> Excerpted data
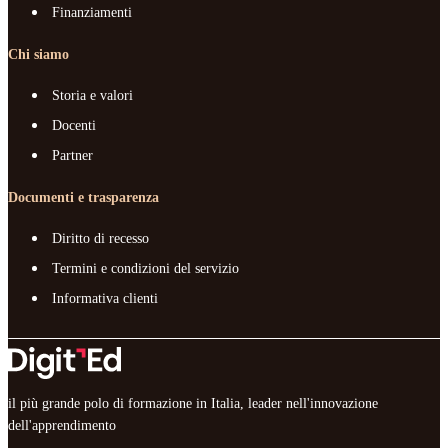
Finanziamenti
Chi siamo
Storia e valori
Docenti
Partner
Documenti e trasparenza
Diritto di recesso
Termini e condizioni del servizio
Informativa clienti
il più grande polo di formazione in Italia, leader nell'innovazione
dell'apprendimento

> Assignment
Restate every line of the listing exactly. Pictures are not part of the copy.

> Output for this exercise
Finanziamenti
Chi siamo
Storia e valori
Docenti
Partner
Documenti e trasparenza
Diritto di recesso
Termini e condizioni del servizio
Informativa clienti
il più grande polo di formazione in Italia, leader nell'innovazione
dell'apprendimento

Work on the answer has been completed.